The distribution of private alleles among the possum sites suggests that there is more immigration into the contact zone than out of it, from both the T.v.fuliginosus dominated population in the east and north of the zone, and from the T.v.vulpecula dominated population to the south west. The net result is that very few individuals with predominantly T.v.vulpecula ancestry (sub-population A) migrate completely through the contact zone (sub-population B) and integrate into the predominantly T.v.fuliginosus population (sub-population C), or vice versa. The contact zone thus appears to act as a sink for the two subspecies and, as such, represents a non-topographical (invisible) barrier to dispersal.

The existence of non-topographical or invisible barriers have implications for management, in this case particularly for the national program aimed at a predator free New Zealand (Russell et al. 2015). Populations with a mix of both grey (T.v.vulpecula) and black (T.v.fuliginosus) individuals occur in many parts of New Zealand (Cowan 2001; Kean 1971; Triggs, Green 1989) and hybrid animals have been reported previously in the Orongorongo valley on the North Island (Kean 1971). It is therefore possible that many such contact zones occur on the main islands of New Zealand. These zones could inhibit local dispersal and provide barriers that were previously invisible, but which could now be exploited for control. Conversely, possums can disperse quickly into depopulated habitats (Efford et al. 2000; Ji et al. 2001), so poisoning or trapping across contact zones could inadvertently break down existing subspecific barriers and increase local rates of dispersal. Documentation of the existence of additional contact zones on the main islands of New Zealand would provide greater opportunities to take advantage of these invisible barriers, with potential to produce faster localised eradication results.
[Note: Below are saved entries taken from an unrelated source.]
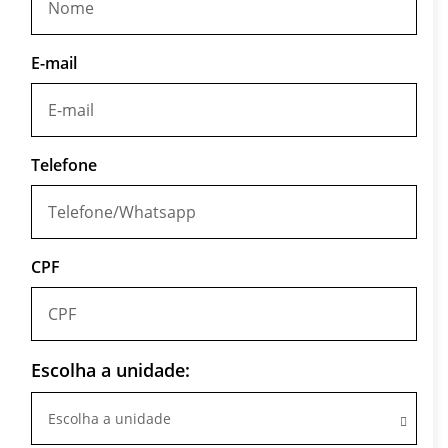
E-mail
Telefone
CPF
Escolha a unidade:
Escolha a unidade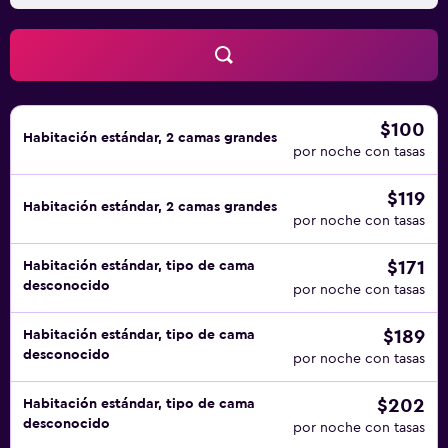
$100
Habitación estándar, 2 camas grandes
por noche con tasas
$119
Habitación estándar, 2 camas grandes
por noche con tasas
$171
Habitación estándar, tipo de cama
desconocido
por noche con tasas
$189
Habitación estándar, tipo de cama
desconocido
por noche con tasas
$202
Habitación estándar, tipo de cama
desconocido
por noche con tasas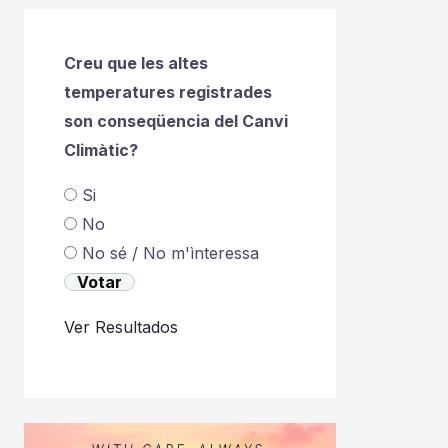
Creu que les altes
temperatures registrades
son conseqüencia del Canvi
Climàtic?
Si
No
No sé / No m'ìnteressa
Ver Resultados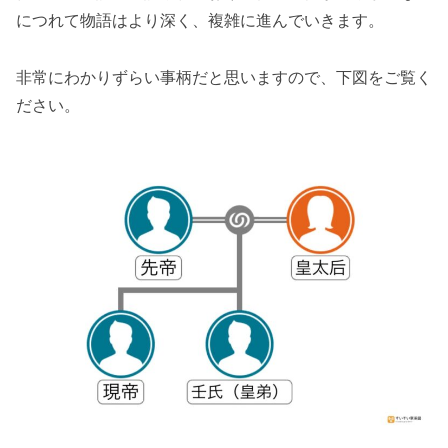
につれて物語はより深く、複雑に進んでいきます。
非常にわかりずらい事柄だと思いますので、下図をご覧く
ださい。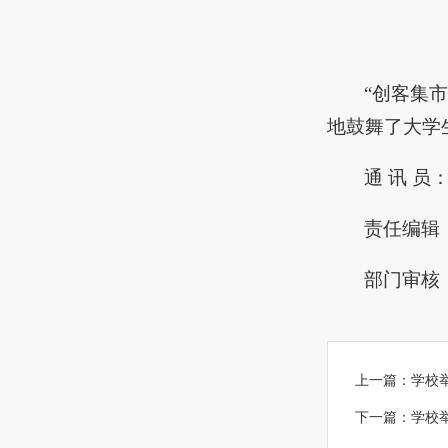
“创客集
地鼓舞了大学
通 讯 员
责任编辑
部门审核
上一篇：
学校
下一篇：
学校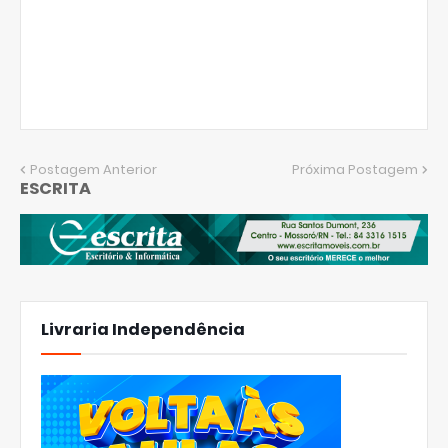
Postagem Anterior
Próxima Postagem
ESCRITA
Livraria Independência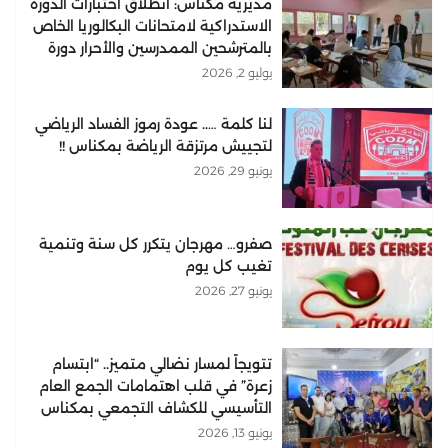
مديرية مكناس: انطلاق اختبارات الدورة
الاستدراكية لامتحانات البكالوريا الخاص
بالمترشحين الممدرسين والأحرار دورة
2026
يوليو 2, 2026
لنا كلمة ….. عودة رموز الفساد الرياضي
لتجييش مرتزقة الرياضة بمكناس !!
يونيو 29, 2026
صفرو… مهرجان يتكرر كل سنة وتنمية
تغيب كل يوم
يونيو 27, 2026
تتويجاً لمسار نضالي متميز.. “ابتسام
زعرة” في قلب اهتمامات الجمع العام
التأسيسي للكشاف التجمعي بمكناس
يونيو 13, 2026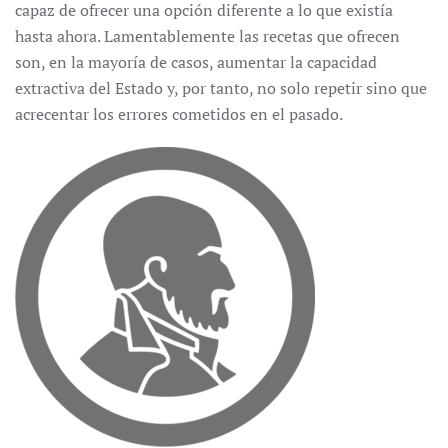
capaz de ofrecer una opción diferente a lo que existía
hasta ahora. Lamentablemente las recetas que ofrecen
son, en la mayoría de casos, aumentar la capacidad
extractiva del Estado y, por tanto, no solo repetir sino que
acrecentar los errores cometidos en el pasado.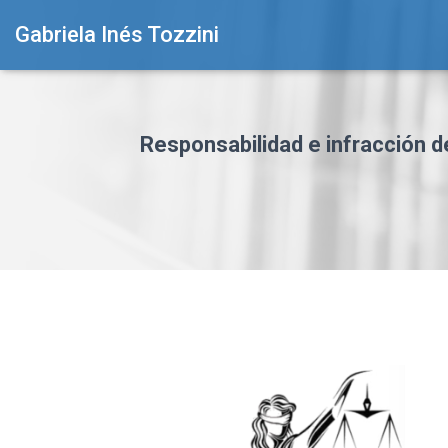
Gabriela Inés Tozzini
Responsabilidad e infracción de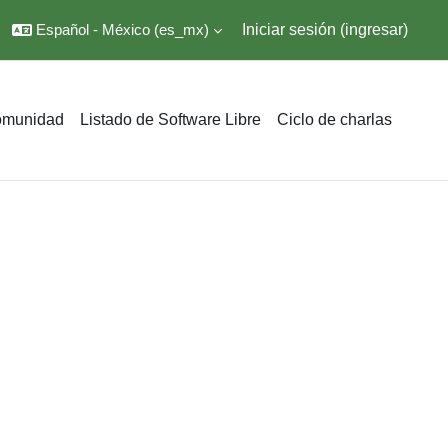
Español - México ‎(es_mx)‎
Iniciar sesión (ingresar)
omunidad
Listado de Software Libre
Ciclo de charlas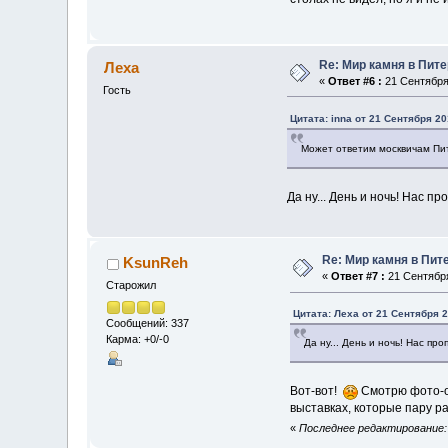
Re: Мир камня в Пит
Леха
«
Ответ #6 :
21 Сентября 
Гость
Цитата: inna от 21 Сентября 20
Может ответим москвичам П
Да ну... День и ночь! Нас п
Re: Мир камня в Пит
KsunReh
«
Ответ #7 :
21 Сентября
Старожил
Цитата: Леха от 21 Сентября 2
Сообщений: 337
Карма: +0/-0
Да ну... День и ночь! Нас пр
Вот-вот!
Смотрю фото-от
выставках, которые пару ра
«
Последнее редактирование:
Possums are the principal wildlife host of bovine tuberculosis in New Zealand (Morgan 1990), and the main cause of Tb persistence in cattle and deer herds in New Zealand, although the disease has not been recorded in Australian possums (Nugent, Cousins 2014; Tweddle, Livingstone 1994). If hybrid possums are less fit than either of the parental subspecies then the risk that possums are susceptible to bovine tuberculosis may be exacerbated. Moreover, there is some evidence that black coated animals, presumably T.v.fuliginosus, exhibit higher resistance to 1080 poison (Henderson et al. 1999; McIlroy 1982) than T.v.vulpecula–a phenomenon that has previously been hypothesised for marsupials more generally (Deakin et al. 2013). Thus, baiting with 1080 (a common approach used to control possums in New Zealand) could affect disproportionately the viability of one subspecies over the other, or even the viability of certain hybrids over others. Further research in this area, particularly through genomic analyses (Eldridge et al. 2020) will be particularly important if total eradication of possums is to be a key management objective.

In conclusion, we have identified clear evidence of a contact zone or border between two subspecies of introduced brushtail possums in Hawkes Bay, New Zealand, that produces a hybrid form. More work is required to determine whether this zone has formed because of inter-sub-specific competition or reduced hybrid fitness. The contact zone functions as a sink, with an asymmetry of gene flow tending towards the contact zone and away from both subspecies. It is therefore likely that the zone functions as a barrier to dispersal between the subspecies. Greater sampling would be required to determine the extent of the contact zone. Given the widespread overlapping distribution of the two subspecies in New Zealand, it is possible that there are many such hybrid zones that could function as barriers to dispersal across New Zealand. These hybrid zones could provide opportunities for managers to adopt a more nuanced approach to control of this introduced pest species, by accounting for differences between the subspecies and by taking advantage of previously unrecognised borders at contact zones.